The Tonight Show Starring Jimmy Fallon brought back a live studio audience last night for the first time since the novel coronavirus pandemic shut down in-studio audiences in March 2020.
The NBC late-night show also returned to its longtime home of Studio 6B at 30 Rockefeller Center in New York City, after previously broadcasting from Studio 6A, the former home of the Today show’s fourth hour Hoda & Jenna when it brought in live audiences on Thursdays and Fridays prior to the pandemic, since July.

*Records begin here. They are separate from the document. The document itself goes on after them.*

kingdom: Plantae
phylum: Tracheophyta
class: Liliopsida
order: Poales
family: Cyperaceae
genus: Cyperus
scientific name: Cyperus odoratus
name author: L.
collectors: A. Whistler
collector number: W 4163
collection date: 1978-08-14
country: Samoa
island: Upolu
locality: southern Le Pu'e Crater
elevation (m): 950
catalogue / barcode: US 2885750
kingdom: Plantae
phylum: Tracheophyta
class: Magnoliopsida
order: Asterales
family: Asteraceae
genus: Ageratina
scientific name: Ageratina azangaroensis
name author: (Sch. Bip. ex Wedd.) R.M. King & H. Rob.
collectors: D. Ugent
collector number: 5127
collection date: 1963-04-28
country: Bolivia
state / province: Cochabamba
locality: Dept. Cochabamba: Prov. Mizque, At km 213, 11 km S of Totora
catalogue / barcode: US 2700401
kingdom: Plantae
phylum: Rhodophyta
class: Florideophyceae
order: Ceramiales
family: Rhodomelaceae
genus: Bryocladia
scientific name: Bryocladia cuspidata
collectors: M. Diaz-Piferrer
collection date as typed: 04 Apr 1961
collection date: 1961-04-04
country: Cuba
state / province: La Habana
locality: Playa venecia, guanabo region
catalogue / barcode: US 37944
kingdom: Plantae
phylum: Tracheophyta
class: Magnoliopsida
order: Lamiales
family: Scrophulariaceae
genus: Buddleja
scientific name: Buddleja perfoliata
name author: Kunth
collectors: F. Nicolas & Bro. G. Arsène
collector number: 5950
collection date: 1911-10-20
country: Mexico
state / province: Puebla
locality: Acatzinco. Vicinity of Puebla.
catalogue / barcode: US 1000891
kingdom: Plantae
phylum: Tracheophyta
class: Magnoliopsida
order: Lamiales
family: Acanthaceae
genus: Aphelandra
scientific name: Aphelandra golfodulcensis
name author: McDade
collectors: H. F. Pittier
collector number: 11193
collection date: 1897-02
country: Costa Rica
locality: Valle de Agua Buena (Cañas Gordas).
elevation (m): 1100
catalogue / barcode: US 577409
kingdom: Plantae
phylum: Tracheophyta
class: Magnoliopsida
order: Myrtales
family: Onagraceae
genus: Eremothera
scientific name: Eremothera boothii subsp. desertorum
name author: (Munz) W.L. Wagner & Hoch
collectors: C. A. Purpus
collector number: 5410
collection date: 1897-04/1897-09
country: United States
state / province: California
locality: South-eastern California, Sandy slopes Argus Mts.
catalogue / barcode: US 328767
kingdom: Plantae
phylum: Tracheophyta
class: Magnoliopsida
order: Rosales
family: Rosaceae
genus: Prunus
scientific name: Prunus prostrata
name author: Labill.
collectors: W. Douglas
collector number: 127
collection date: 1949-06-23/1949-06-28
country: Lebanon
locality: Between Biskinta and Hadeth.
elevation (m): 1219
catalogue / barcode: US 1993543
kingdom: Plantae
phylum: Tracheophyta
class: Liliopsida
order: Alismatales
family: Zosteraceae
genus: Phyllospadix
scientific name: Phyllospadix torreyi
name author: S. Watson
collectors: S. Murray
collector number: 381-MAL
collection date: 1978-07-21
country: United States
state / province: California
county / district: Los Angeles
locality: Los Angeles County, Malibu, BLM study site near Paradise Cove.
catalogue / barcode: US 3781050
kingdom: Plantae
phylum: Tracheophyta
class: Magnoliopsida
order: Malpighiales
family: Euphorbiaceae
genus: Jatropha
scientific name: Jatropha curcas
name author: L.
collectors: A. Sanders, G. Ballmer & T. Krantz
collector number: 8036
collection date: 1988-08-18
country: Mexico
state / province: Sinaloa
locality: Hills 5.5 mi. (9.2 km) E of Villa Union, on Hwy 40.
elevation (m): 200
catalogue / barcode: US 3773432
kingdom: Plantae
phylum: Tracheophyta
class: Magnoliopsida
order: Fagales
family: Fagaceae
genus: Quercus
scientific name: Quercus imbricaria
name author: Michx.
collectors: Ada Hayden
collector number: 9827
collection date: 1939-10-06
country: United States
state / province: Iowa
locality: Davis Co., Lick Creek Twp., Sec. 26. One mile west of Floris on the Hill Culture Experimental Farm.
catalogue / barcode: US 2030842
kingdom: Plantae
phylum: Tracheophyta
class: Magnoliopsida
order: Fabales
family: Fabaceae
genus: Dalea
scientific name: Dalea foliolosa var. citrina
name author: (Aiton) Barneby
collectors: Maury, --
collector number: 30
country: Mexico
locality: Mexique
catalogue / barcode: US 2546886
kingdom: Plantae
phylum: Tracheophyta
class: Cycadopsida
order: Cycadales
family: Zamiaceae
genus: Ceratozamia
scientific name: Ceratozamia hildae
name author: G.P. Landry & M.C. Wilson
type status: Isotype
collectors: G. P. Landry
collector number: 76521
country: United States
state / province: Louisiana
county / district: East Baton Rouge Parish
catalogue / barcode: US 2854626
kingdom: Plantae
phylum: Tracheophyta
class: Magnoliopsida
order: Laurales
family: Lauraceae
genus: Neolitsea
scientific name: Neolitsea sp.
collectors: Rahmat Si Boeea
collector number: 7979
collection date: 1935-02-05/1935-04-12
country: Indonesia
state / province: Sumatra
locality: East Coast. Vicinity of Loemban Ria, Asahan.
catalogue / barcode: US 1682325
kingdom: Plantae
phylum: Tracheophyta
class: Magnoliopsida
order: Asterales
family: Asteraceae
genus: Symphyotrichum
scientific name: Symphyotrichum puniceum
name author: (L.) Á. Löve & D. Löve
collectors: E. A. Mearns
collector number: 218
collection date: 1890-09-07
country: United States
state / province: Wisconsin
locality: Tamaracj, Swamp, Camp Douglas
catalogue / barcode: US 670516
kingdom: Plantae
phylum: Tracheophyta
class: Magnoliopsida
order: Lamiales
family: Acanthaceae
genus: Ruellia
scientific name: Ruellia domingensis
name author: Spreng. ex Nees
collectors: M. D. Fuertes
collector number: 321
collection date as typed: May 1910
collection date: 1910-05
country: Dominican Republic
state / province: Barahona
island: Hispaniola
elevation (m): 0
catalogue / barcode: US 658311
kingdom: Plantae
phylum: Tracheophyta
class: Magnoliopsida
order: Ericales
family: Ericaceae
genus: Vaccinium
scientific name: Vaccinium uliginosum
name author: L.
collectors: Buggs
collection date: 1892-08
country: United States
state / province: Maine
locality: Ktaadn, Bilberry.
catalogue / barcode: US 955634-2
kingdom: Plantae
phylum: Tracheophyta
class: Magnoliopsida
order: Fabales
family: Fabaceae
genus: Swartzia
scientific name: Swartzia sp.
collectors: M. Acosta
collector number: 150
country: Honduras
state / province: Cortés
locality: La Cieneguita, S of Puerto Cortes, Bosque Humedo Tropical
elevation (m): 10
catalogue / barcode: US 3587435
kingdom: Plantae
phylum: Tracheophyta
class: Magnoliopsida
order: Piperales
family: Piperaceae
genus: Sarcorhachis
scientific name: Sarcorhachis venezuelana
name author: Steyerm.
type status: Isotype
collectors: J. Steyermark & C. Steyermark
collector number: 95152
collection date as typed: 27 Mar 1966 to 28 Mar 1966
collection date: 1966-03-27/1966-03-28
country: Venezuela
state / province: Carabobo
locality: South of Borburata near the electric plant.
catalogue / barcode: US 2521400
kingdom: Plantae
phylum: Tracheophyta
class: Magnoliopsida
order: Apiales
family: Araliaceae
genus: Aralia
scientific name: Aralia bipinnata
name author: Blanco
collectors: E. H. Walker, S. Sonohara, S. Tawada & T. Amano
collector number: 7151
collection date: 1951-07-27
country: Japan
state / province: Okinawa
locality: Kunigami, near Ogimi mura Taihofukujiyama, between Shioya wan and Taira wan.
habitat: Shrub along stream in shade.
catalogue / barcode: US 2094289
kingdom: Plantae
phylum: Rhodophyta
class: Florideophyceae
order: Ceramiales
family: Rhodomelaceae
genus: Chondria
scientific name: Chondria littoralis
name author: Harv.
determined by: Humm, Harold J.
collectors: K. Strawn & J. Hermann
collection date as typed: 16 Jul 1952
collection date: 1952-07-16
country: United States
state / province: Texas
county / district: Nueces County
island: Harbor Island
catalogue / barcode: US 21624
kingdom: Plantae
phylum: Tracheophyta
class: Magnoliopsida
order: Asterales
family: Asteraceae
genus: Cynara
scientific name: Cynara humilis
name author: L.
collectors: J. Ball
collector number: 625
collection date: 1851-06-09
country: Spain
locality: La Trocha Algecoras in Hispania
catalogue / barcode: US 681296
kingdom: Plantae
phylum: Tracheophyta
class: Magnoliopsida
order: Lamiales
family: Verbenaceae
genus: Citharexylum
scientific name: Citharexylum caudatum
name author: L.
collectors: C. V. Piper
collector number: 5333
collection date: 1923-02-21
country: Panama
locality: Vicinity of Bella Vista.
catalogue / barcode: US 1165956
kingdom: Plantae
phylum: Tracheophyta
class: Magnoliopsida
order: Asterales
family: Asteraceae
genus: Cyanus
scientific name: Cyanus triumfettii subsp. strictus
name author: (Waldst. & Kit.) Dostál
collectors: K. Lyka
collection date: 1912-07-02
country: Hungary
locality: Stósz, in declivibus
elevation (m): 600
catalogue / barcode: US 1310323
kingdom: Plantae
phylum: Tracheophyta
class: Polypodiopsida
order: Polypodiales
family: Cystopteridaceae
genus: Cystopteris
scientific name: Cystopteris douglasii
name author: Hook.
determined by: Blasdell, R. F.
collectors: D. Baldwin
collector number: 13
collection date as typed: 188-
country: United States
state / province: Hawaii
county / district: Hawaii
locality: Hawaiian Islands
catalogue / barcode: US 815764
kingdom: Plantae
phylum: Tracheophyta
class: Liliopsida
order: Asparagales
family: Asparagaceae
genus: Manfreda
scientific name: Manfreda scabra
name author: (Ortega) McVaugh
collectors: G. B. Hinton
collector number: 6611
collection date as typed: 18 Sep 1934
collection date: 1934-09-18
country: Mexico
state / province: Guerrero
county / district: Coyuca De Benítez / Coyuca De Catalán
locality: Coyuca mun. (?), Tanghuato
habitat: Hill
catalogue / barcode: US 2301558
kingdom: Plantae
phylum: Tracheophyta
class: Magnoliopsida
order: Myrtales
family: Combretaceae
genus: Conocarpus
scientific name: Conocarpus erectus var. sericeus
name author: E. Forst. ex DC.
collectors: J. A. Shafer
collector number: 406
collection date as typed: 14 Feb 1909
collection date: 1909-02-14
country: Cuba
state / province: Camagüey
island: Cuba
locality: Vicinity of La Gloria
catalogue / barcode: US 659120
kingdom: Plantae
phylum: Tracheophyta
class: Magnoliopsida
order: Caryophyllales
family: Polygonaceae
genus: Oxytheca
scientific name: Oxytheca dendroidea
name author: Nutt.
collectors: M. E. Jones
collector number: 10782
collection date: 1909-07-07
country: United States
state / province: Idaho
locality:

Running onstage from The Tonight Show‘s signature blue curtain, Fallon sported a full suit and tie (he’s been increasingly dressing up after progressing from casual, at-home shows to the 6A set-up) and greeted his crowd of socially-distanced guests.
Footage showed small groups of masked individuals in the audience, and Fallon and guest Andy Cohen later said the audience was just 58 people.
“I’ve never been so excited to do a show for 58 people in my entire life,” Fallon joked. “After last year, this is like performing at a sold-out Madison Square Garden.”
Fallon also told viewers that his in-studio audience was made up of fully vaccinated first responders and that all week the audience will include first responders and health care workers. He thanked them for everything they’d done over the past year.
Much of the studio looked the same, with The Roots to Fallon’s left and announcer Steve Higgins to his right, but The Roots did seem to have gotten a somewhat new set-up allowing for members of the band to remain socially distanced during the show.
Fallon also joked that a family of raccoons has taken up residence in his desk since the show left the studio a year ago.
Cohen, who joined Fallon in studio, was seated on a couch spaced a little further than usual away from the host’s desk with a large coffee table between them. Fellow guest Tracee Ellis Ross, however, appeared via video, with Fallon speaking to a large video screen across from his desk.
“It’s still more than double the size of my normal audience,” Cohen, who hosts Bravo’s Watch What Happens Live, said of Fallon’s crowd. “This is certainly the most people I’ve seen in over a year. This is great.”
Fallon and many of his network late-night colleagues returned to their studios, after initially taping shows remotely from their homes for a few months, over the summer, but all have done so without live audiences (apart from a handful of masked crew members and colleagues in the studio). CBS’ Late Show With Stephen Colbert has been broadcasting from a replica of the host’s office at the Ed Sullivan Theater.
With Monday’s show, Fallon’s Tonight Show seems to be the first nightly network late-night show to bring back a live audience since the pandemic put an end to in-studio audiences in March 2020.
Fellow NBC 30 Rock show, Saturday Night Live, has had a small, masked audience of first responders since returning to its studio this fall. Similarly, other one-off events in recent months have featured audiences made up of masked first responders.